21? Existe um futuro para os filósofos?

[J.D.] Acredito que não somente há um futuro para os filósofos, mas também que apenas
haverá futuro se a filosofia continuar a ser praticada, ensinada, desenvolvida, E isso não
somente como história da filosofia, como memória de certo modo da filosofia grega, latina,
alemã ou européia em geral, porém como análise nova, tentativa de criação de novos conceitos
destinados a fundar um novo conceito do político e um novo direito internacional.
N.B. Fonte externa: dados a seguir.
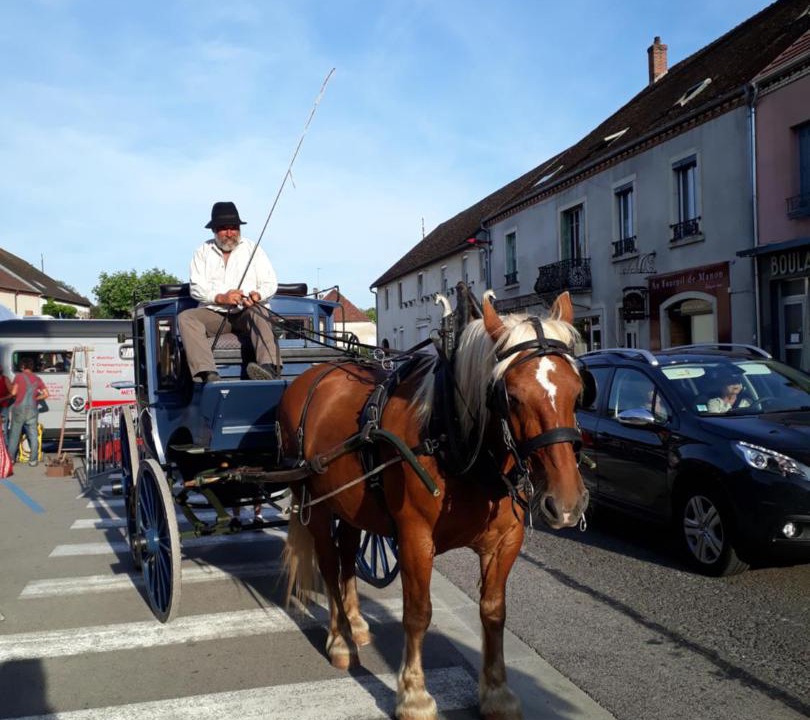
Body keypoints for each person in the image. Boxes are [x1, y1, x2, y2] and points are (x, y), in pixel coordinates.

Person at [178, 201, 282, 383]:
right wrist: (221, 297)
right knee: (186, 317)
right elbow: (196, 287)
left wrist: (257, 295)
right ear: (214, 230)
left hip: (246, 312)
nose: (229, 233)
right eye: (224, 229)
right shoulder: (202, 252)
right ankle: (207, 373)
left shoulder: (253, 249)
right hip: (215, 314)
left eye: (233, 228)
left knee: (259, 311)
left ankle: (269, 368)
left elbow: (270, 283)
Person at [8, 357, 49, 467]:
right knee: (33, 435)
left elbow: (13, 392)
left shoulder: (18, 377)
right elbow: (46, 394)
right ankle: (33, 460)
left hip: (19, 409)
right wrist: (36, 398)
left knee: (14, 435)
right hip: (32, 410)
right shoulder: (37, 378)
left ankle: (11, 459)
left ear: (22, 366)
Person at [0, 365, 13, 445]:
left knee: (3, 430)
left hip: (3, 407)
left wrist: (3, 399)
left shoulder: (5, 379)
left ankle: (6, 451)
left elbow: (12, 393)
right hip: (4, 407)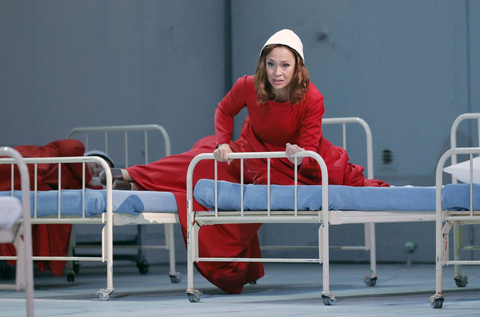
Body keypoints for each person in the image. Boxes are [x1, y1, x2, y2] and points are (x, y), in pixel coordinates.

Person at [101, 29, 388, 294]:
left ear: (298, 66)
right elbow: (224, 111)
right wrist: (224, 142)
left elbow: (310, 144)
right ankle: (130, 175)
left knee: (208, 171)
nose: (277, 72)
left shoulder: (312, 98)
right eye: (271, 64)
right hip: (252, 151)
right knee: (201, 161)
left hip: (295, 165)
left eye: (285, 65)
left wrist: (298, 154)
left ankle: (139, 185)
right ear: (263, 63)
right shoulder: (249, 86)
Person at [0, 140, 113, 276]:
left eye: (99, 174)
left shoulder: (77, 184)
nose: (94, 170)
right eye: (96, 165)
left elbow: (95, 191)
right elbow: (70, 149)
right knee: (22, 173)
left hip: (34, 180)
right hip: (31, 164)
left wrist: (93, 182)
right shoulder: (75, 149)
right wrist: (89, 179)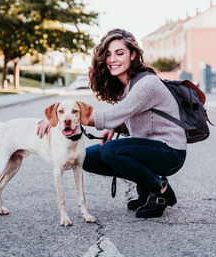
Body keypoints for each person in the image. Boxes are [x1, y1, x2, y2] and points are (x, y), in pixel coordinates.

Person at [37, 29, 186, 218]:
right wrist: (114, 126)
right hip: (152, 148)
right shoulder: (129, 85)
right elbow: (133, 115)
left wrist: (59, 118)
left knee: (111, 150)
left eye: (119, 53)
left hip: (170, 152)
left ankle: (160, 190)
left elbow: (112, 115)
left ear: (133, 55)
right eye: (108, 54)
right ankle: (148, 185)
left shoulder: (146, 84)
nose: (112, 59)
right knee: (88, 158)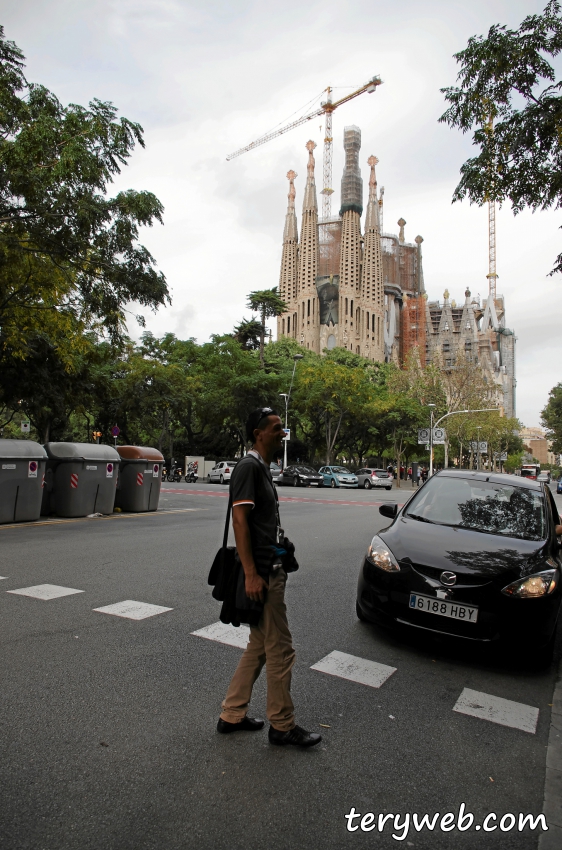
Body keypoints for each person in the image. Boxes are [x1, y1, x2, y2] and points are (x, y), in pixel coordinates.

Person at [217, 407, 321, 749]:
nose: (283, 432)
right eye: (277, 428)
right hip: (261, 571)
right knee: (281, 649)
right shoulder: (248, 467)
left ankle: (232, 714)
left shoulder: (261, 467)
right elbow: (240, 522)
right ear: (259, 433)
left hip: (269, 565)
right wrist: (250, 574)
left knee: (259, 646)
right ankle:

Julgo que são
os filósofos, profissionais ou não, aliás, que se encontram em boa posição para pensar o que
acontece hoje com a crise da soberania, com a transformação do direito internacional (mais
necessária do que nunca), com a transformação da ONU (esta deveria inclusive ser deslocada
e não ter mais sua sede em Nova York), com a transformação de todos os órgãos mundiais
que regulam a ordem do mundo, como a OMC, o FMI, o G8 etc.
Para tudo isso, serão necessários novos conceitos jurídicos, que também são conceitos
filosóficos: por exemplo, a instauração de um tribunal penal internacional supõe um novo
direito, implicando um questionamento da soberania dos Estados – chefes de Estado
atualmente podem ser julgados, em princípio. E tudo isso supõe, portanto, uma transformação
do direito, ou seja, junto com o direito, a transformação de todos os conceitos que o constituem:
o conceito de responsabilidade, de personalidade, de sujeito, de norma jurídica. É nesse
sentido que se precisa mais do que nunca dos filósofos.
Acredito que um Estado que não forme filósofos livres – pois não há filosofia sem liberdade –
será um Estado condenado à regressão e ao totalitarismo. Acredito mais do que nunca na
necessidade de desenvolver a filosofia, mesmo que seja graças à desconstrução, quer dizer,
graças ao questionamento de um certo dogmatismo filosófico. E penso que, por exemplo, o
Brasil, que atualmente atravessa uma experiência a um só tempo apaixonante e arriscada,
difícil e temerária, imprevisível, precisa de reflexão filosófica. Acredito que os filósofos e o
discurso filosófico são mais do nunca necessários e que, se não se der a palavra aos filósofos
dignos desse nome, muito se perderá com isso.

Evando Nascimento é o Presidente da Comissão Organizadora do “Colóquio Internacional


Jacques Derrida 2004: Pensar a Desconstrução – Questões de Ética, Política e Estética”, que
se realizará no Teatro da Maison de France, nos dias 16, 17 e 18/08/04, no Rio de Janeiro.

* Esta é a versão completa da entrevista publicada no caderno Mais! da Folha de S. Paulo, em


15 de agosto de 2004, com o título de “Jacques sem Fatalismos”.